| Exercise details |
Find every line in the records below that contains "Notifică", and copy it.

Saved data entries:
========

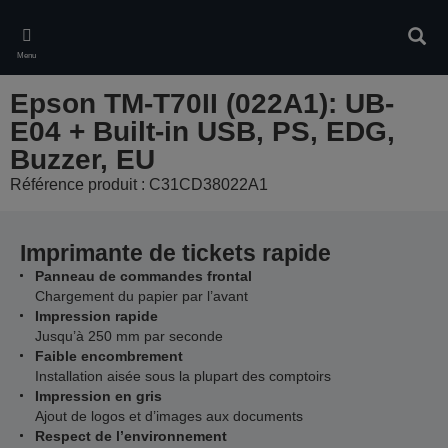
Skip
to
Rech
main
Menu
content
Epson TM-T70II (022A1): UB-
E04 + Built-in USB, PS, EDG,
Buzzer, EU
Référence produit : C31CD38022A1
Imprimante de tickets rapide
Panneau de commandes frontal
Chargement du papier par l’avant
Impression rapide
Jusqu’à 250 mm par seconde
Faible encombrement
Installation aisée sous la plupart des comptoirs
Impression en gris
Ajout de logos et d’images aux documents
Respect de l’environnement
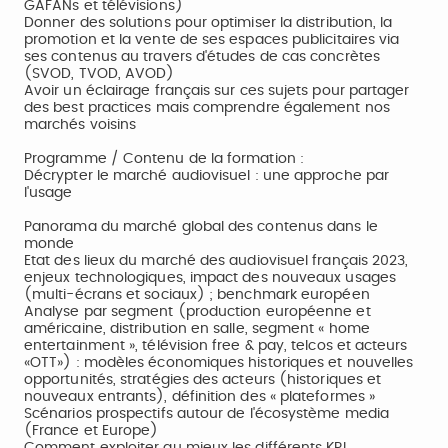
GAFANs et télévisions)
Donner des solutions pour optimiser la distribution, la
promotion et la vente de ses espaces publicitaires via
ses contenus au travers d'études de cas concrètes
(SVOD, TVOD, AVOD)
Avoir un éclairage français sur ces sujets pour partager
des best practices mais comprendre également nos
marchés voisins
Programme / Contenu de la formation :
Décrypter le marché audiovisuel : une approche par
l'usage
Panorama du marché global des contenus dans le
monde
Etat des lieux du marché des audiovisuel français 2023,
enjeux technologiques, impact des nouveaux usages
(multi-écrans et sociaux) ; benchmark européen
Analyse par segment (production européenne et
américaine, distribution en salle, segment « home
entertainment », télévision free & pay, telcos et acteurs
«OTT») : modèles économiques historiques et nouvelles
opportunités, stratégies des acteurs (historiques et
nouveaux entrants), définition des « plateformes »
Scénarios prospectifs autour de l'écosystème media
(France et Europe)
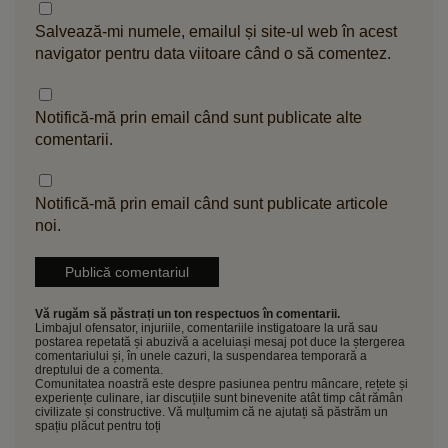
Salvează-mi numele, emailul și site-ul web în acest
navigator pentru data viitoare când o să comentez.
Notifică-mă prin email când sunt publicate alte
comentarii.
Notifică-mă prin email când sunt publicate articole
noi.
Vă rugăm să păstrați un ton respectuos în comentarii.
Limbajul ofensator, injuriile, comentariile instigatoare la ură sau
postarea repetată și abuzivă a aceluiași mesaj pot duce la ștergerea
comentariului și, în unele cazuri, la suspendarea temporară a
dreptului de a comenta.
Comunitatea noastră este despre pasiunea pentru mâncare, rețete și
experiențe culinare, iar discuțiile sunt binevenite atât timp cât rămân
civilizate și constructive. Vă mulțumim că ne ajutați să păstrăm un
spațiu plăcut pentru toți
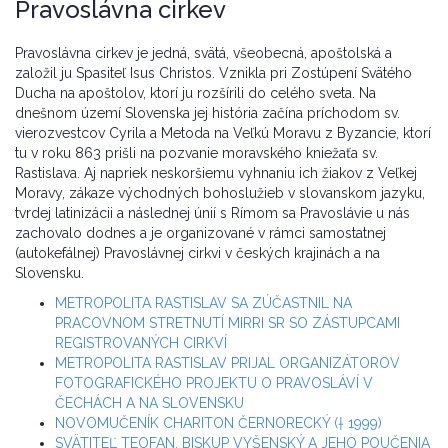
Pravoslávna cirkev
Pravoslávna cirkev je jedná, svätá, všeobecná, apoštolská a
založil ju Spasiteľ Isus Christos. Vznikla pri Zostúpení Svätého
Ducha na apoštolov, ktorí ju rozšírili do celého sveta. Na
dnešnom území Slovenska jej história začína príchodom sv.
vierozvestcov Cyrila a Metoda na Veľkú Moravu z Byzancie, ktorí
tu v roku 863 prišli na pozvanie moravského kniežaťa sv.
Rastislava. Aj napriek neskoršiemu vyhnaniu ich žiakov z Veľkej
Moravy, zákaze východných bohoslužieb v slovanskom jazyku,
tvrdej latinizácii a následnej únií s Rímom sa Pravoslávie u nás
zachovalo dodnes a je organizované v rámci samostatnej
(autokefálnej) Pravoslávnej cirkvi v českých krajinách a na
Slovensku.
METROPOLITA RASTISLAV SA ZÚČASTNIL NA
PRACOVNOM STRETNUTÍ MIRRI SR SO ZÁSTUPCAMI
REGISTROVANÝCH CIRKVÍ
METROPOLITA RASTISLAV PRIJAL ORGANIZÁTOROV
FOTOGRAFICKÉHO PROJEKTU O PRAVOSLÁVÍ V
ČECHÁCH A NA SLOVENSKU
NOVOMUČENÍK CHARITON ČERNORECKÝ († 1999)
SVÄTITEĽ TEOFAN, BISKUP VYŠENSKÝ A JEHO POUČENIA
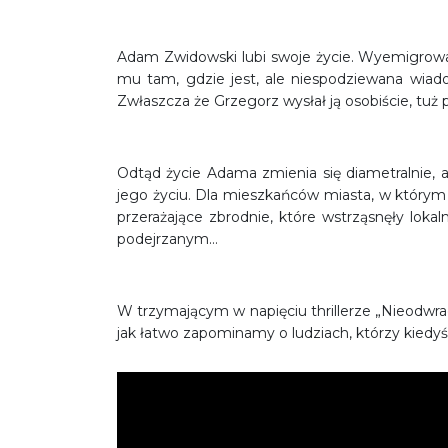
Adam Zwidowski lubi swoje życie. Wyemigrował
mu tam, gdzie jest, ale niespodziewana wia
Zwłaszcza że Grzegorz wysłał ją osobiście, tuż 
Odtąd życie Adama zmienia się diametralnie, 
jego życiu. Dla mieszkańców miasta, w którym s
przerażające zbrodnie, które wstrząsnęły lokal
podejrzanym…
W trzymającym w napięciu thrillerze „Nieodwraca
jak łatwo zapominamy o ludziach, którzy kiedyś 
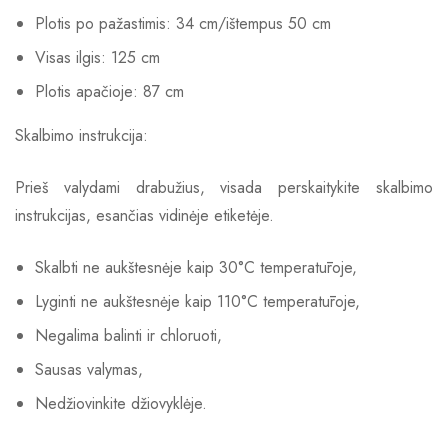
Plotis po pažastimis: 34 cm/ištempus 50 cm
Visas ilgis: 125 cm
Plotis apačioje: 87 cm
Skalbimo instrukcija:
Prieš valydami drabužius, visada perskaitykite skalbimo
instrukcijas, esančias vidinėje etiketėje.
Skalbti ne aukštesnėje kaip 30°C temperatūroje,
Lyginti ne aukštesnėje kaip 110°C temperatūroje,
Negalima balinti ir chloruoti,
Sausas valymas,
Nedžiovinkite džiovyklėje.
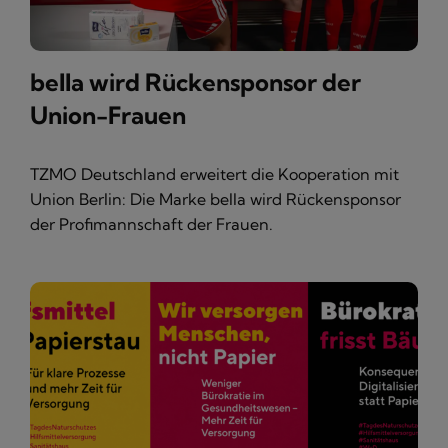
bella wird Rückensponsor der
Union-Frauen
TZMO Deutschland erweitert die Kooperation mit
Union Berlin: Die Marke bella wird Rückensponsor
der Profimannschaft der Frauen.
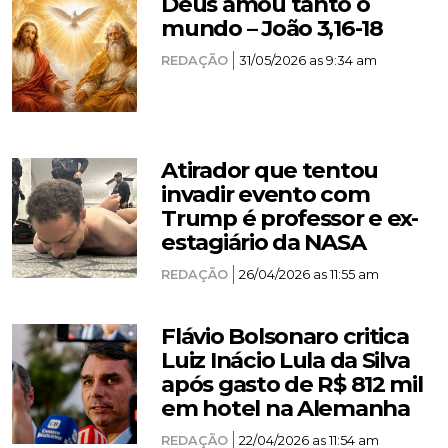
Deus amou tanto o
mundo – João 3,16-18
REDAÇÃO
31/05/2026 as 9:34 am
Atirador que tentou
invadir evento com
Trump é professor e ex-
estagiário da NASA
REDAÇÃO
26/04/2026 as 11:55 am
Flávio Bolsonaro critica
Luiz Inácio Lula da Silva
após gasto de R$ 812 mil
em hotel na Alemanha
REDAÇÃO
22/04/2026 as 11:54 am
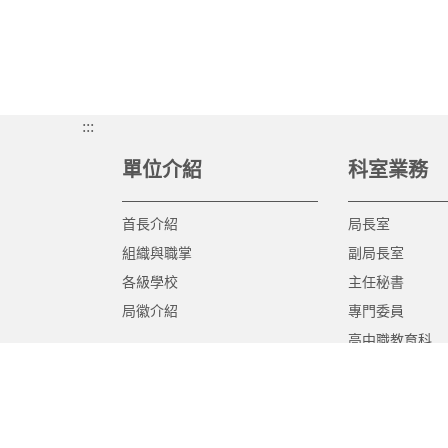
:::
單位介紹
科室業務
首長介紹
局長室
組織與職掌
副局長室
各級學校
主任秘書
局徽介紹
專門委員
高中職教育科
國中教育科
國小教育科
幼兒教育科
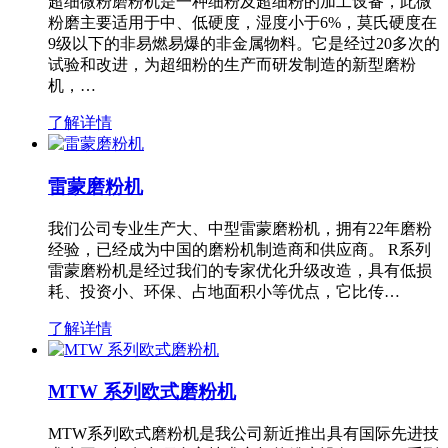
超细微粉磨粉机是一种细粉及超细粉的加工设备，此微
粉磨主要适用于中、低硬度，湿度小于6%，莫氏硬度在
9级以下的非易燃易爆的非金属物料。它是经过20多次的
试验和改进，为超细粉的生产而研发制造的新型磨粉
机，…
了解详情
雷蒙磨粉机
我们公司专业生产大、中型雷蒙磨粉机，拥有22年磨粉
经验，已经成为中国的磨粉机制造商和供应商。 R系列
雷蒙磨粉机是经过我们的专家优化升级改造，具有低损
耗、投资小、环保、占地面积小等优点，它比传…
了解详情
MTW 系列欧式磨粉机
MTW系列欧式磨粉机是我公司新近推出具有国际先进技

========

| Answer space |
Notifică-mă prin email când sunt publicate alte
Notifică-mă prin email când sunt publicate articole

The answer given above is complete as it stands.